道内では5月に入り、1日あたりの新たな感染者が過去最多をたびたび更新するかたちで報告されていて、背景には変異ウイルスの感染拡大があると指摘されています。
第3波を大きく上回る第4波
道内はこれまでに感染拡大の「波」を3つ経験していて、1日あたりの新たな感染者は「第3波」のピークだった去年11月20日の304人が最多でした。
ところが、今月2日にこれを超える326人の感染が確認されると、今月8日には403人、さらにその翌日の9日には506人になり、「第3波」を大きく超えるようになりました。
大型連休が明けた今月13日には712人の感染が確認され、その後も500人を超える感染者が連日、報告されています。
特に札幌市での感染拡大が顕著で、今月9日に327人と300人を初めて超えると、今月13日には499人の感染が明らかになるなど、道内全体の6割以上を占める日が相次いでいます。
変異ウイルスが拡大が一因
「第3波」よりも感染者が大きく増えている背景について、専門家は変異ウイルスの感染拡大が一因にあると指摘しています。
北海道ではイギリスで最初に確認された変異ウイルスの感染が広がっていて、道などによりますと、5月6日から12日の1週間に道内で新たに感染が確認された患者の85%からこの変異ウイルスが検出されています。
国立感染症研究所・感染症危機管理研究センター 齋藤センター長
「変異ウイルスは感染力などが高いため、感染者の数が急速に増加してしまう。感染拡大を抑えるにはこれまで以上の強い措置が求められる」
医療体制はどうなっている?
北海道全体でみると、16日の時点で使用されている病床は957床で、道は最大で1809床を用意する方針を明らかにしていることから、これをもとにした使用率は52.9%になります。
しかし、ホテルなどの施設で療養している感染者が436人、こうした施設に入って療養してもらうべく日程を調整しているのは2419人、自宅などで療養しているのは1501人となっていて、感染者の増加に病床などの準備がなかなか追いつかない状況が続いています。

» 課題:
北海道の感染状況を伝える本文を、一字一句変えずに全文書き写してください。 記録はこの本文とは関係がありません。

» 提供資料:
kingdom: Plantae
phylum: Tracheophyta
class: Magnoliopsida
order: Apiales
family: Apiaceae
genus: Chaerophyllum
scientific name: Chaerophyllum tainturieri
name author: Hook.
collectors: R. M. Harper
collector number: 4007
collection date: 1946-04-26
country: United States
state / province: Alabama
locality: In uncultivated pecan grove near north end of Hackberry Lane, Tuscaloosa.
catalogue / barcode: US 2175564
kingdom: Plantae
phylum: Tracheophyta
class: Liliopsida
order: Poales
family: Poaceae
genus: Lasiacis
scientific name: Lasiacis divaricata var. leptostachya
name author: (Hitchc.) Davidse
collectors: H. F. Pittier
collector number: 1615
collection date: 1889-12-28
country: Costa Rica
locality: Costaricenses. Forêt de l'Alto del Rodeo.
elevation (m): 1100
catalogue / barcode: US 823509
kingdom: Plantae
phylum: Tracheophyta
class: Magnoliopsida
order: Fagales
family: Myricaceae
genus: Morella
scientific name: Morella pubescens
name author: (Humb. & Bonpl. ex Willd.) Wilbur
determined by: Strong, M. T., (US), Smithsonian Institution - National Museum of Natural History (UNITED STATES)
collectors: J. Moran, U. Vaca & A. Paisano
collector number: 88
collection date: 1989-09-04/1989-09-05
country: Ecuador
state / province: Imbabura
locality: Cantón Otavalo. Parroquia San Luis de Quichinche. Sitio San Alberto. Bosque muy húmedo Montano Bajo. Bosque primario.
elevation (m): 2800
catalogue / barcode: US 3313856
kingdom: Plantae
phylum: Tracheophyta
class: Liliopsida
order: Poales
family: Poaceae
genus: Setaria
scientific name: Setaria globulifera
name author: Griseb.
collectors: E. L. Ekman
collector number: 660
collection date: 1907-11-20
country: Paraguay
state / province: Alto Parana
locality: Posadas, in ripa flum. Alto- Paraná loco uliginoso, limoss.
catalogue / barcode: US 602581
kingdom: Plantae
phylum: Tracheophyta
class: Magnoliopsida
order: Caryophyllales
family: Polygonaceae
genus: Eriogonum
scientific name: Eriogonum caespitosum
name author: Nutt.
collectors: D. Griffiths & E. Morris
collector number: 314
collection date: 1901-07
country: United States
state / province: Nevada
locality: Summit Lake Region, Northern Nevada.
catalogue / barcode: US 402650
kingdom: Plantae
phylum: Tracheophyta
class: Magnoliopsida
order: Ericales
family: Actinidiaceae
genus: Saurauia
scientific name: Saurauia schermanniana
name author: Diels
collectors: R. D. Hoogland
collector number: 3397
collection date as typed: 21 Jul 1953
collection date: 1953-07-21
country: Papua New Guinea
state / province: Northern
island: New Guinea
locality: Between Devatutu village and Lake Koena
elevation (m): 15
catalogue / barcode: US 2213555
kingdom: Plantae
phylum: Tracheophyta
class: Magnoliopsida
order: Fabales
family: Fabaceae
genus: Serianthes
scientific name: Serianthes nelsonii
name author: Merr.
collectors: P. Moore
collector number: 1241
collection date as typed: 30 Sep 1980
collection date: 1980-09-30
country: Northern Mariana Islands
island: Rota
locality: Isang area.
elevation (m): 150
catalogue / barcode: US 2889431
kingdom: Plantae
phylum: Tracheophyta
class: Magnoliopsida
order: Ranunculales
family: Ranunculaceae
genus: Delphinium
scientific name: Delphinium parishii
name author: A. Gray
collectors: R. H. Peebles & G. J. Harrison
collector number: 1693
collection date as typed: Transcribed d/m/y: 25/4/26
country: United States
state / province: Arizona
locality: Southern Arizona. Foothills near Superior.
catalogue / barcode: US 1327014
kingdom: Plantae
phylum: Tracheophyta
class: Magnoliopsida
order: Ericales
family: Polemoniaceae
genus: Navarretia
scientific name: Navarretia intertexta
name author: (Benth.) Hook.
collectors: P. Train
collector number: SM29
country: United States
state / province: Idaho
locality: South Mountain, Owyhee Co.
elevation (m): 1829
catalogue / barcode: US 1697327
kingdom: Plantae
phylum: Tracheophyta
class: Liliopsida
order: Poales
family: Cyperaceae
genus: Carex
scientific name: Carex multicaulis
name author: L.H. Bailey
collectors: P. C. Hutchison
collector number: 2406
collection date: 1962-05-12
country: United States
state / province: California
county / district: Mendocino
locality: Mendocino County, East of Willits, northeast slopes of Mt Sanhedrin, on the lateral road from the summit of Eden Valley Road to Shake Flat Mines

» 解答:
道内では5月に入り、1日あたりの新たな感染者が過去最多をたびたび更新するかたちで報告されていて、背景には変異ウイルスの感染拡大があると指摘されています。
第3波を大きく上回る第4波
道内はこれまでに感染拡大の「波」を3つ経験していて、1日あたりの新たな感染者は「第3波」のピークだった去年11月20日の304人が最多でした。
ところが、今月2日にこれを超える326人の感染が確認されると、今月8日には403人、さらにその翌日の9日には506人になり、「第3波」を大きく超えるようになりました。
大型連休が明けた今月13日には712人の感染が確認され、その後も500人を超える感染者が連日、報告されています。
特に札幌市での感染拡大が顕著で、今月9日に327人と300人を初めて超えると、今月13日には499人の感染が明らかになるなど、道内全体の6割以上を占める日が相次いでいます。
変異ウイルスが拡大が一因
「第3波」よりも感染者が大きく増えている背景について、専門家は変異ウイルスの感染拡大が一因にあると指摘しています。
北海道ではイギリスで最初に確認された変異ウイルスの感染が広がっていて、道などによりますと、5月6日から12日の1週間に道内で新たに感染が確認された患者の85%からこの変異ウイルスが検出されています。
国立感染症研究所・感染症危機管理研究センター 齋藤センター長
「変異ウイルスは感染力などが高いため、感染者の数が急速に増加してしまう。感染拡大を抑えるにはこれまで以上の強い措置が求められる」
医療体制はどうなっている?
北海道全体でみると、16日の時点で使用されている病床は957床で、道は最大で1809床を用意する方針を明らかにしていることから、これをもとにした使用率は52.9%になります。
しかし、ホテルなどの施設で療養している感染者が436人、こうした施設に入って療養してもらうべく日程を調整しているのは2419人、自宅などで療養しているのは1501人となっていて、感染者の増加に病床などの準備がなかなか追いつかない状況が続いています。